Renormalization, infinitesimal charges?

[jostpuur]

When we compute scattering amplitude \mathcal{M}, using a coupling constant \lambda, and a cut-off energy \Lambda, it turns out that if \lambda is constant, then \mathcal{M}\to\infty when \Lambda\to\infty.

The idea of renormalization seems to be, that we relate some physical coupling constant \lambda_p to the original constant \lambda in such way, that if we demand \lambda_p to be a constant, then \lambda\to 0 when \Lambda\to\infty, and at the same time we get some finite values for \mathcal{M}.

Would it make sense to think, that in fact the \lambda was some kind of infinitesimal constant in the first place, and it cancels the divergences coming from some integrals in the scattering amplitude?

This doesn't make sense fully to me, because in the first order approximation, \lambda must be left finite, but still... well its value depends on the order of approximation used? And its infinitesimal when we use higher order approximations?

 

[kdv]

When we compute scattering amplitude \mathcal{M}, using a coupling constant \lambda, and a cut-off energy \Lambda, it turns out that if \lambda is constant, then \mathcal{M}\to\infty when \Lambda\to\infty.

The idea of renormalization seems to be, that we relate some physical coupling constant \lambda_p to the original constant \lambda in such way, that if we demand \lambda_p to be a constant, then \lambda\to 0 when \Lambda\to\infty, and at the same time we get some finite values for \mathcal{M}.

Would it make sense to think, that in fact the \lambda was some kind of infinitesimal constant in the first place, and it cancels the divergences coming from some integrals in the scattering amplitude?

This doesn't make sense fully to me, because in the first order approximation, \lambda must be left finite, but still... well its value depends on the order of approximation used? And its infinitesimal when we use higher order approximations?

I am not sure exactly what your question is but as you point out, the bare coupling constant is not a well defined quantity as the cutoff goes to infinity.

In traditional renormalization, the bare coupling constant has no physical meaning at all and it must be related to some measurable before any comparison to experiment can be done. And then one gets that the bare constant is ill defined in the limit Lambda goes to infinity. This does not bother people since the measurable quantities are finite in that limit.

In the context of effective field theories, Lambda is never taken to infinity anyway so there are no infinities.

I am sure you know all that but I wrote just to put down some thoughts about the topic.

 

[kdv]

When we compute scattering amplitude \mathcal{M}, using a coupling constant \lambda, and a cut-off energy \Lambda, it turns out that if \lambda is constant, then \mathcal{M}\to\infty when \Lambda\to\infty.

The idea of renormalization seems to be, that we relate some physical coupling constant \lambda_p to the original constant \lambda in such way, that if we demand \lambda_p to be a constant, then \lambda\to 0 when \Lambda\to\infty, and at the same time we get some finite values for \mathcal{M}.

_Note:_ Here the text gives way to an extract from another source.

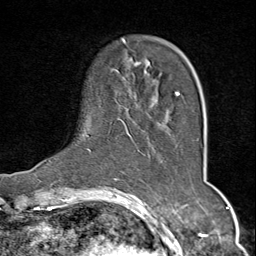
Breast MRI (dynamic contrast-enhanced), one axial slice; cropped to one breast; dynamic contrast-enhanced series, time point 2 of 9 at this slice position (early post-contrast); 1.5 T; TE 1.8 ms, TR 4.3 ms; 2 mm slice thickness; 256 × 256 image matrix, field of view 180 × 180 mm. Female patient.
Structures marked on this image (semi-automatically segmented with operator editing):
- enhancing-tissue mask used for the functional tumour volume (all voxels passing the contrast-enhancement thresholds inside the analysis volume; usually the tumour): bounding box (x1, y1, x2, y2) in pixels: (88, 39, 180, 153)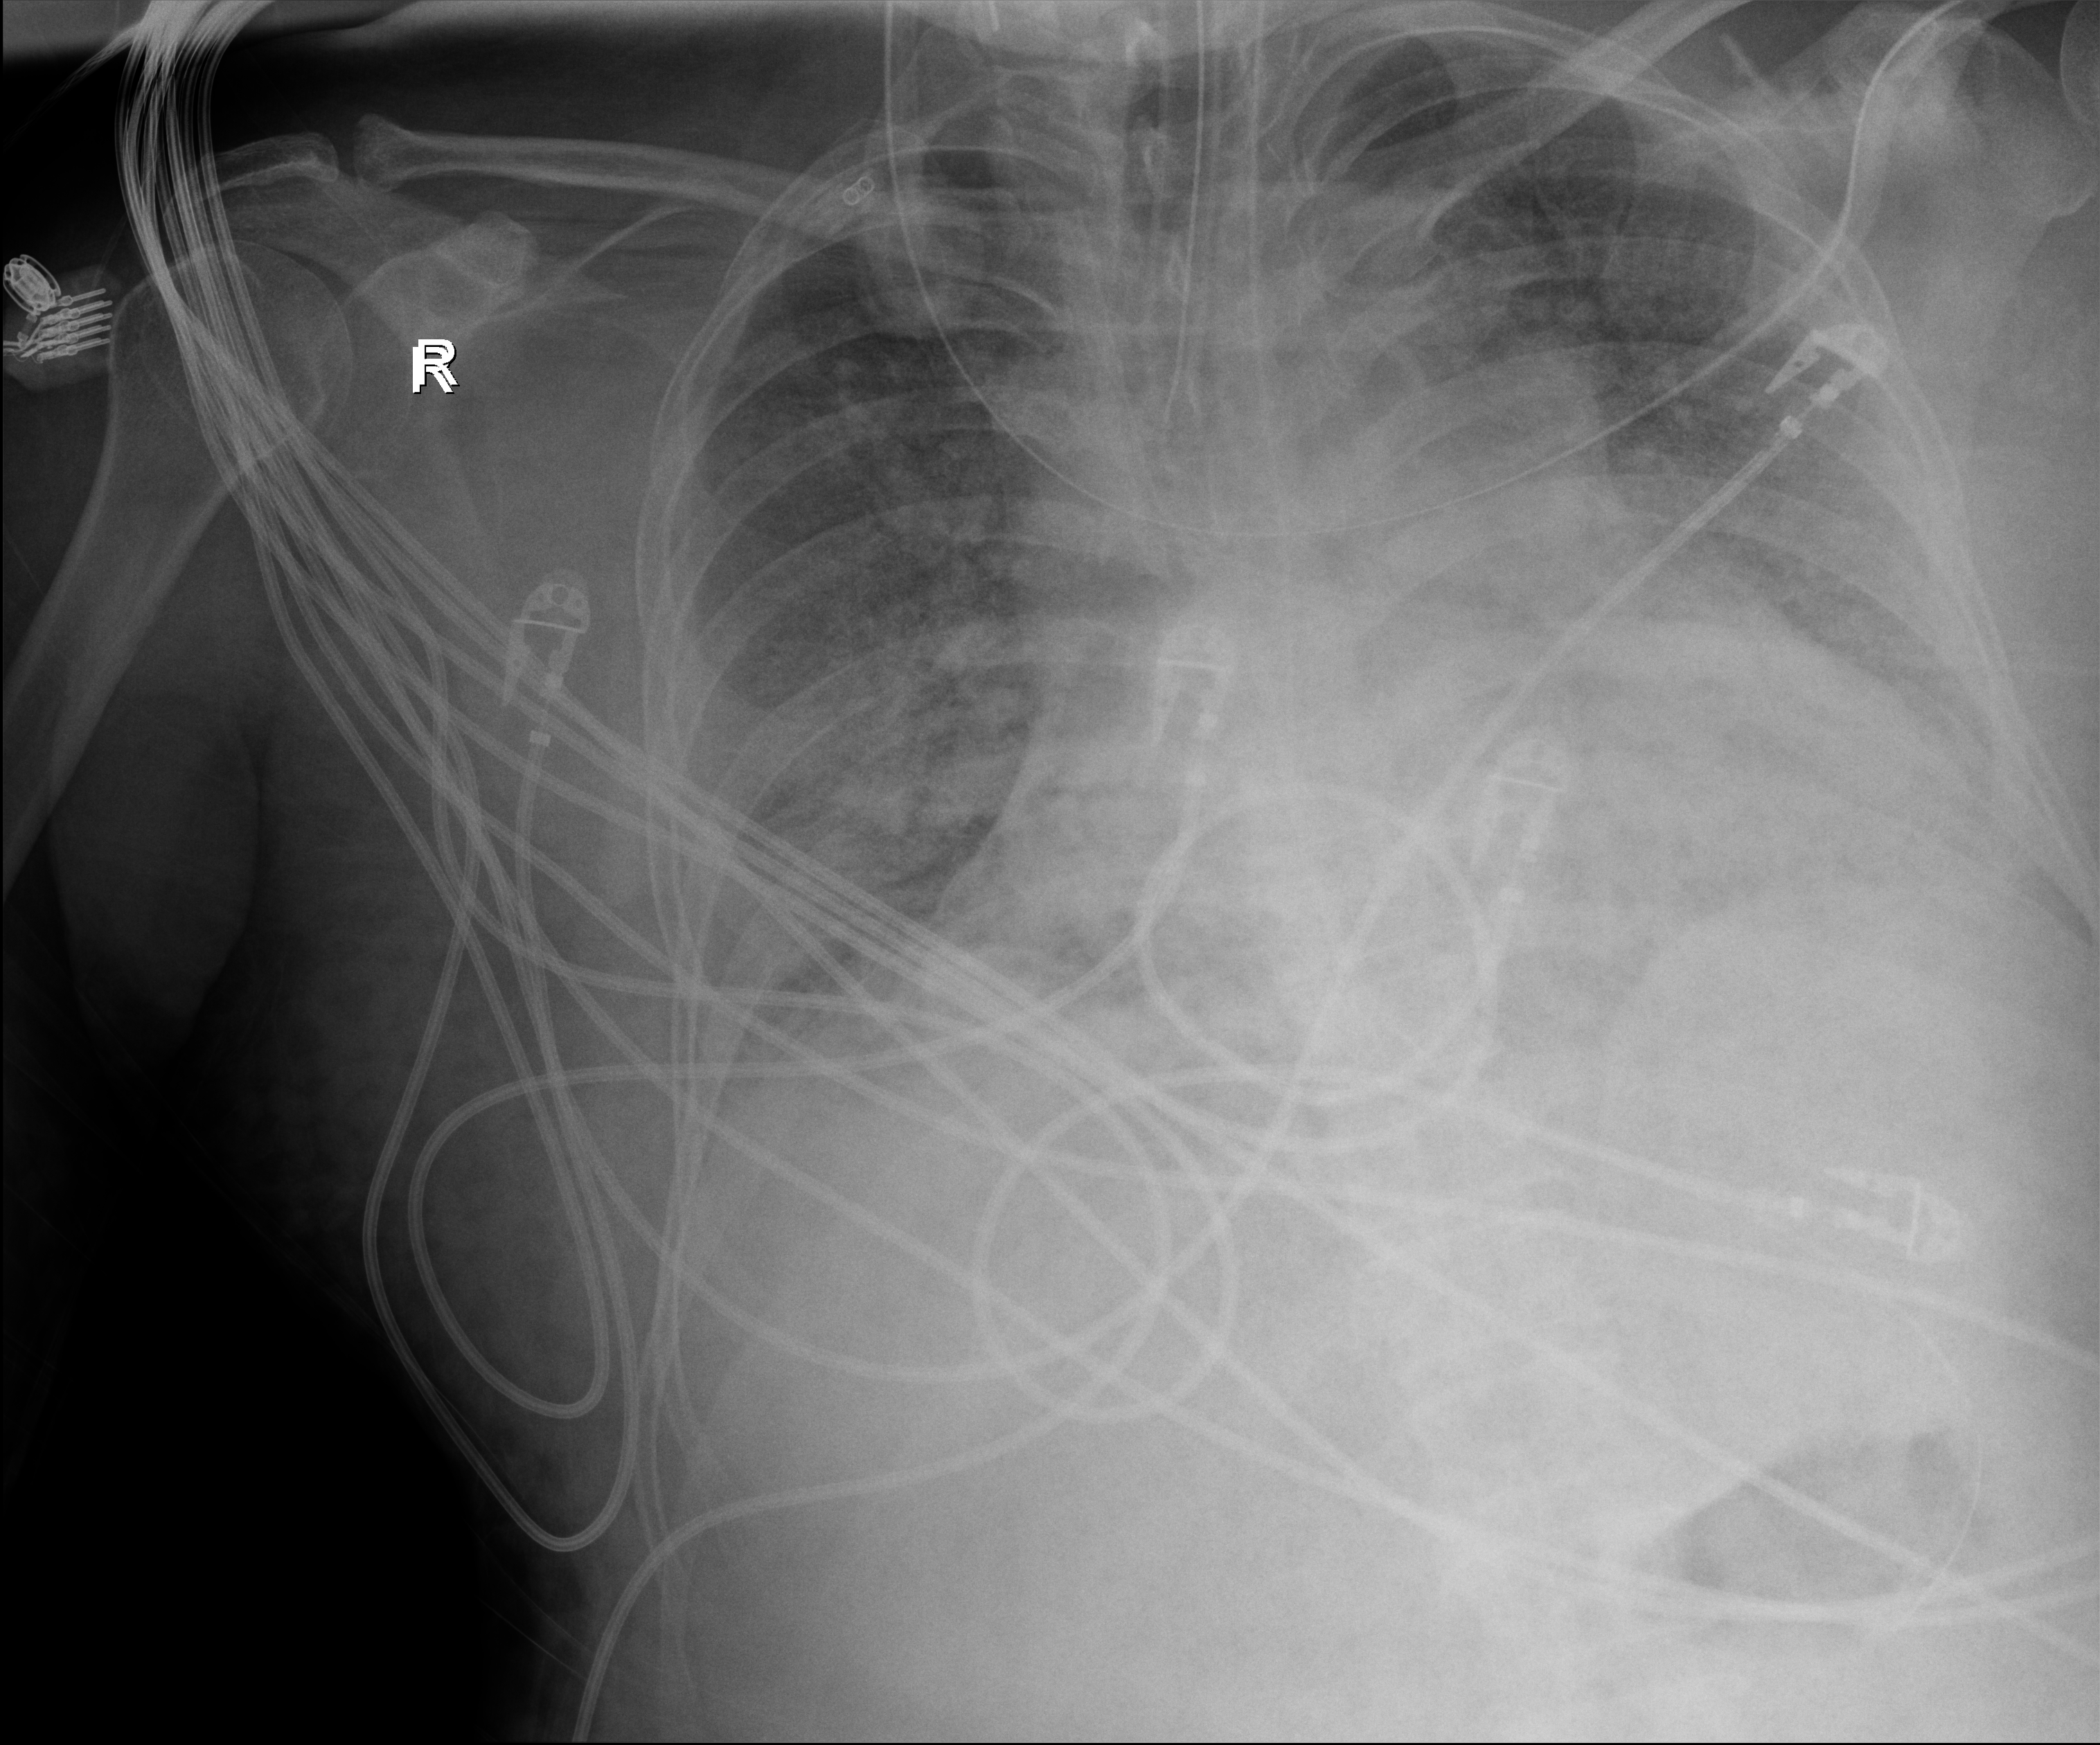
Chest X-ray (portable). Patient hospitalised with COVID-19, aged 18–59 years.
Hospital-stay facts (about this admission, not read from this image; timing relative to this image not recorded): COPD (admission record): no.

Would it make sense to think, that in fact the \lambda was some kind of infinitesimal constant in the first place, and it cancels the divergences coming from some integrals in the scattering amplitude?

This doesn't make sense fully to me, because in the first order approximation, \lambda must be left finite, but still... well its value depends on the order of approximation used? And its infinitesimal when we use higher order approximations?

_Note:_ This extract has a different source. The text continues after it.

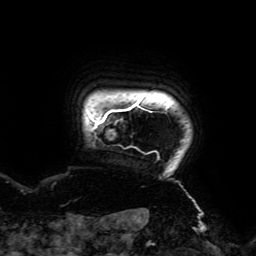
Breast MRI (dynamic contrast-enhanced), one axial slice. Position 171 of 192 along the scan axis. Cropped to one breast. Dynamic contrast-enhanced series, time point 2 of 6 at this slice position (early post-contrast). 3 T. TE 4.2 ms, TR 7.8 ms. 1.2 mm slice thickness. 256 × 256 image matrix, field of view 240 × 240 mm. Female patient.
Structures marked on this image (semi-automatic segmentation, software-assisted and operator-edited):
- enhancing-tissue mask used for the functional tumour volume (all voxels passing the contrast-enhancement thresholds inside the analysis volume; usually the tumour): bounding box <91,99,159,159> (left, top, right, bottom; pixels)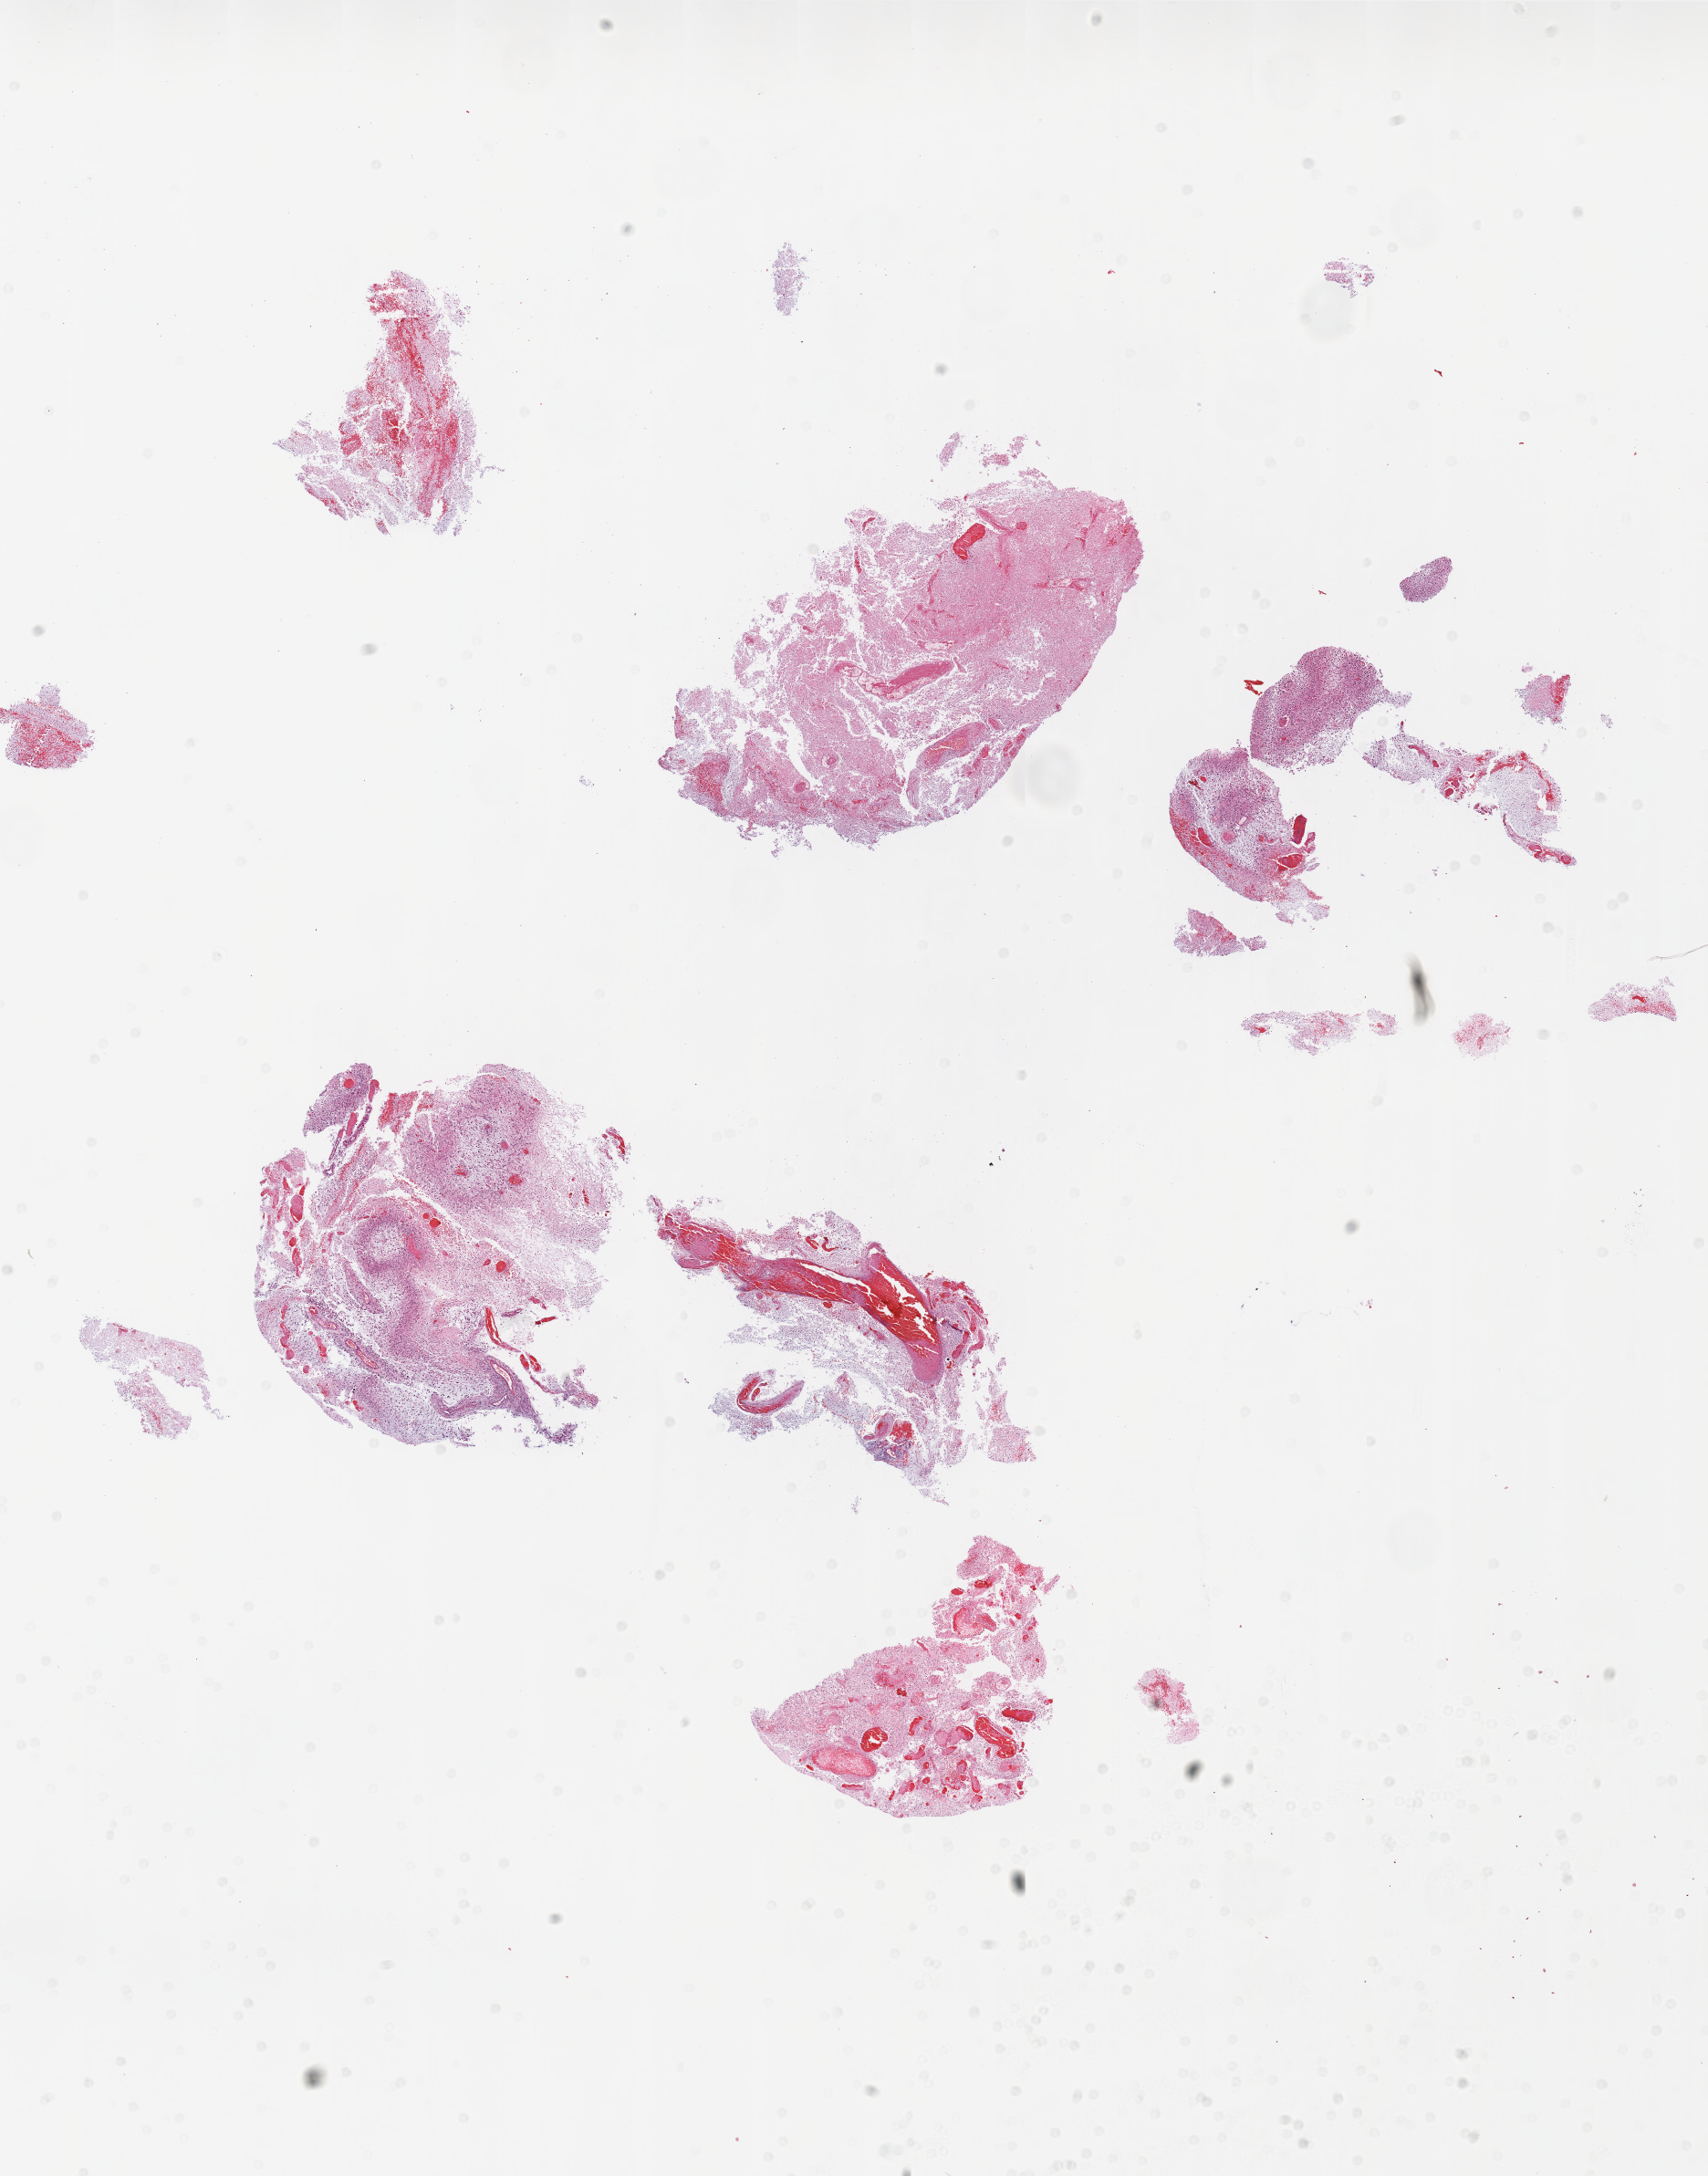
Digitized Hematoxylin and eosin (H&E) stained tissue section (whole slide), whole scanned area (about 15.0 x 19.1 mm, from a 20x scan) shown as a low-resolution overview, formalin-fixed paraffin-embedded (FFPE) diagnostic section, sample: primary tumour, brain. Female patient; age at initial diagnosis 51 years.
Pathologic diagnosis: Glioblastoma.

Yes, the relationship between the renormalized coupling constant and the bare coupling constant depends on the order (in number fo loops) at which we are working.

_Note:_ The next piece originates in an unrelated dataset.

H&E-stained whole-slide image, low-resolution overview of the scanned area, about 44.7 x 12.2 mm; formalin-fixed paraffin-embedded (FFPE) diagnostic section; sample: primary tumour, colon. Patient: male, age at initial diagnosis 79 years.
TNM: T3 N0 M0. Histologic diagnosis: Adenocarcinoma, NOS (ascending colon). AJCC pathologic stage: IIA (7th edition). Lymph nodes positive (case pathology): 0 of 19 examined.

You are right that at zeroth order (tree level), the bare coupling constant is finite. Then, at one loop, it becomes essentially zero as Lambda goes to infinity! So it's kind of crazy. What happens is that a certain assumption is always implicit in those calculations. In the intermediate steps of relating the bare and renormalized coupling constants it is always assumed that Lambda is kept small enough that higher order loops are negligible. For example, in QED, one would assume that \alpha \log (\Lambda) \ll 1. Only after renormalization has been carried out and Lambda has disappeared does one truly take Lambda to infinity.